RFID provider targets midsize food firms

Related tags Beef jerky Rfid

Microsoft Business Solutions is working with a small US food
manufacturer on an RFID scheme designed to help small and midmarket
segment businesses meet RFID mandates and drive efficiencies in
internal operations.

Jack Link's Beef Jerky​, a US-based, midmarket segment international snack manufacturer whose clients include Wal-Mart and other large retailers, was identified by Microsoft​ as the type of small-scale firm that should be benefiting from RFID.

The Jack Link's Beef Jerky project is being implemented in four phases, with the support and involvement of several Microsoft partners. Avery Dennison is providing smart labels and RFID compliance testing services, SATO America is providing RFID label printers that have encoding and tag verification capabilities and SAMSys Technologies is delivering readers and antennas.

"By applying RFID across our entire supply chain, we hope to not only increase visibility and accuracy to a level we never thought possible, but also to largely automate all associated business processes,"​ said Karl Paepke, vice president of operations at Jack Link's Beef Jerky.

" We want to leapfrog the bar-code era and go straight to the finish line with RFID."

RFID technology is based on a relatively simple concept. It consists of two elements that communicate through radio transmission - a tag and a reader. The tag contains a small chip and an antenna and can be placed on any object. The information on the tag, such as an identification number, can be transmitted to an RFID reader over a distance of a few metres.
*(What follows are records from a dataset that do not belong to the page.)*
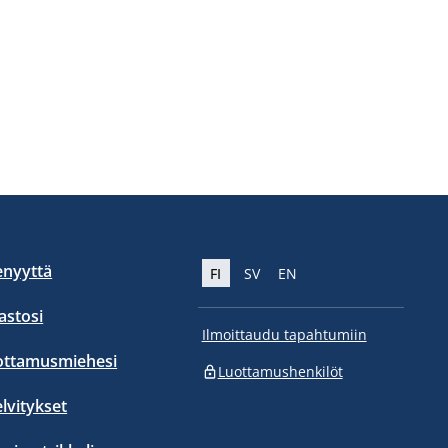
enyyttä
FI
SV
EN
stosi
Ilmoittaudu tapahtumiin
ottamusmiehesi
Luottamushenkilöt
elvitykset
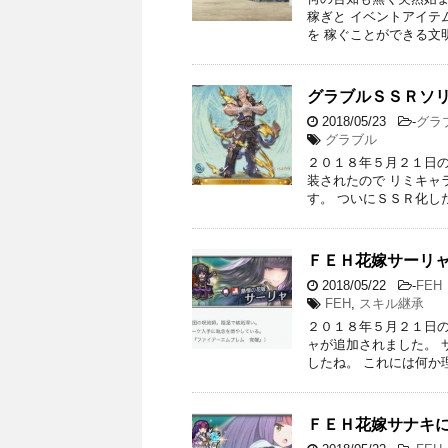
稼ぎと イベントアイテ
を 稼ぐことができる文明
グラブルＳＳＲソ
2018/05/23
-
グラ
グラブル
２０１８年５月２１日の
装されたので リミキャ
す。 ついにＳＳＲ化し
ＦＥＨ花嫁サーリ
2018/05/22
-
FEH
FEH
,
スキル継承
２０１８年５月２１日の
ャが追加されました。 
したね。 これには何か
ＦＥＨ花嫁サナキ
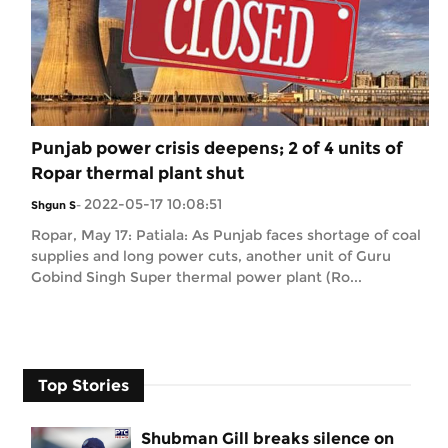
Punjab power crisis deepens; 2 of 4 units of
Ropar thermal plant shut
2022-05-17 10:08:51
Shgun S
-
Ropar, May 17: Patiala: As Punjab faces shortage of coal
supplies and long power cuts, another unit of Guru
Gobind Singh Super thermal power plant (Ro...
Top Stories
Shubman Gill breaks silence on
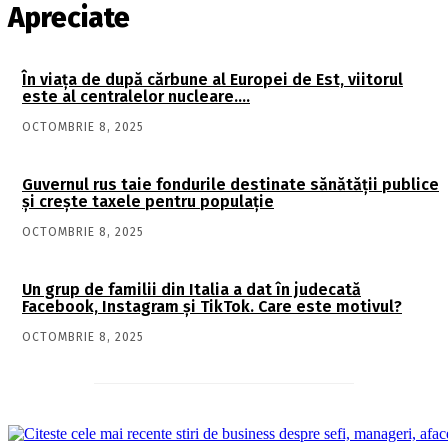
Apreciate
În viaţa de după cărbune al Europei de Est, viitorul
este al centralelor nucleare….
OCTOMBRIE 8, 2025
Guvernul rus taie fondurile destinate sănătății publice
și crește taxele pentru populație
OCTOMBRIE 8, 2025
Un grup de familii din Italia a dat în judecată
Facebook, Instagram și TikTok. Care este motivul?
OCTOMBRIE 8, 2025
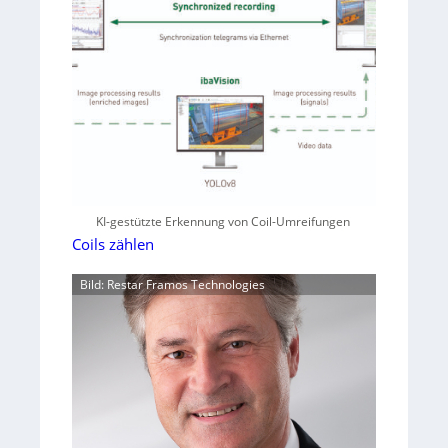
KI-gestützte Erkennung von Coil-Umreifungen
Coils zählen
Bild: Restar Framos Technologies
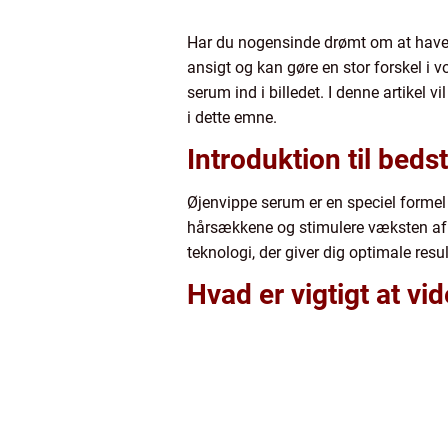
Har du nogensinde drømt om at have sm
ansigt og kan gøre en stor forskel i 
serum ind i billedet. I denne artikel v
i dette emne.
Introduktion til bed
Øjenvippe serum er en speciel formel 
hårsækkene og stimulere væksten af n
teknologi, der giver dig optimale resul
Hvad er vigtigt at vi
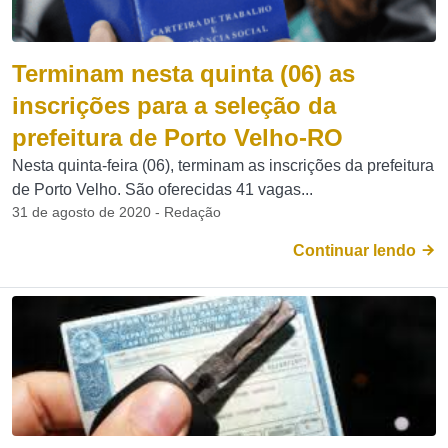
Terminam nesta quinta (06) as
inscrições para a seleção da
prefeitura de Porto Velho-RO
Nesta quinta-feira (06), terminam as inscrições da prefeitura
de Porto Velho. São oferecidas 41 vagas...
31 de agosto de 2020 - Redação
Continuar lendo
The technology is being driven hard by retailers such as Metro and Wal-Mart, which see RFID as the natural replacement of industry's current bar code-based tracking systems, allowing companies to automatically track inventory throughout an entire supply chain.
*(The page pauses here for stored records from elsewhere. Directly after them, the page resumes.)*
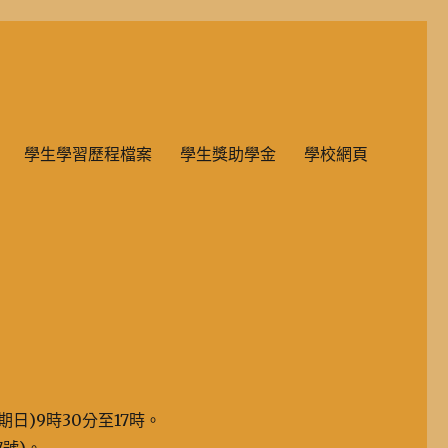
雙語教學的國民小學部。
學生學習歷程檔案
學生獎助學金
學校網頁
星期日)9時30分至17時。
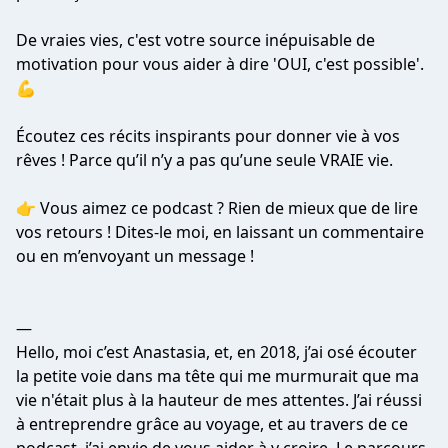
De vraies vies, c'est votre source inépuisable de
motivation pour vous aider à dire 'OUI, c'est possible'.
💪
Écoutez ces récits inspirants pour donner vie à vos
rêves ! Parce qu’il n’y a pas qu’une seule VRAIE vie.
👉 Vous aimez ce podcast ? Rien de mieux que de lire
vos retours ! Dites-le moi, en laissant un commentaire
ou en m’envoyant un message !
—
Hello, moi c’est Anastasia, et, en 2018, j’ai osé écouter
la petite voie dans ma tête qui me murmurait que ma
vie n'était plus à la hauteur de mes attentes. J’ai réussi
à entreprendre grâce au voyage, et au travers de ce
Wal-Mart is now but six months away from its deadline for the top 100 suppliers to put tags on all pallets and cases. In Europe, legislation enforcing manufacturing traceability comes into force in January 2005.

The first phase, which was completed in less than three weeks, involved tagging cases and pallets for select SKUs of beef jerky destined for the Wal-Mart distribution centre in North Texas. Even though Jack Link's Beef Jerky will not be impacted by trading partner mandates until at least 2006, the company decided to be proactive regarding RFID requirements.
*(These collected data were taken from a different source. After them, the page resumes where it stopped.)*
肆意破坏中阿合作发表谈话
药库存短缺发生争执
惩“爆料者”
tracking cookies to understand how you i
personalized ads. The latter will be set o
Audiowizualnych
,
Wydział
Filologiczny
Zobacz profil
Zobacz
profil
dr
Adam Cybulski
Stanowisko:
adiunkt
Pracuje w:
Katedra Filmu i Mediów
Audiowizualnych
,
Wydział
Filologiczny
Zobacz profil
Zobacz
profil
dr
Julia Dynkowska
"We know RFID is coming sooner or later, and we wanted to ensure we are ready to continue to better serve our customers,"​ said Paepke.

The second phase will leverage RFID in connection with Microsoft Navision for manufacturing tracking. RFID tags will be attached to totes and racks in a closed-loop system and will replace the existing manual auditing process with automated recording of ingredient lot and finished products tracking.

"Given the large number of production steps and speed of operations, it would be uneconomical if not impossible to perform the required auditing steps using manual intervention,"​ said Donavan Lane, president of ABC Computers.

The third phase of the project will extend the process to raw-material supplies, to record lot information as part of the receiving and picking processes. It will enable Jack Link's Beef Jerky to generate an automatic record of all raw materials going into a specific batch of product.

The fourth and final phase will leverage RFID in the distribution process to automate internal stock transfers from the company's manufacturing sites to its central distribution centre. By leveraging the increased visibility and inventory accuracy across its supply chain from end to end, Jack Link's Beef Jerky expects to shorten cycle times, improve delivery performance and increase inventory turns.

Nadella says although the current driver of RFID adoption is a business's desire to be compliant with trading partners, the example of Jack Link's Beef Jerky shows that innovative midmarket segment companies understand the technology as a potential source of competitive advantage.

"Furthermore, this project is evidence of our mandate to democratise RFID by bringing it to small and midsize companies,"​ Nadella said.

Microsoft Business Solutions plans to include RFID technology as part of its ERP solutions, enabling small and midsize customers to fully leverage the technology while retaining a familiar, easy-to-manage IT environment.

Microsoft Business Solutions presented details of its Jack Link's Beef Jerky scheme at EPC Global 2004​ in Baltimore, US. The conference ends tomorrow.

"We continue to strive to make complex things simple for our small- and midsize-business customers, building solutions that meet their unique requirements and enable small and midsize businesses to function more like large enterprise companies,"​ said Satya Nadella, corporate vice president of Microsoft Business Solutions.

"This RFID project with Jack Link's Beef Jerky is an excellent example of this work in action."

EPCglobal Inc, a joint venture of EAN International and the Uniform Code Council, Inc. (UCC) is a not-for-profit organisation entrusted by industry to establish and support the EPCglobal Network as the global standard for real-time, automatic identification of information in the supply chain of any company, anywhere in the world.

The EPCglobal Network combines Radio Frequency Identification (RFID) technology, existing communications network infrastructure, and the Electronic Product Code (a number for uniquely identifying an item) to enable accurate, cost-efficient visibility of information in the supply chain.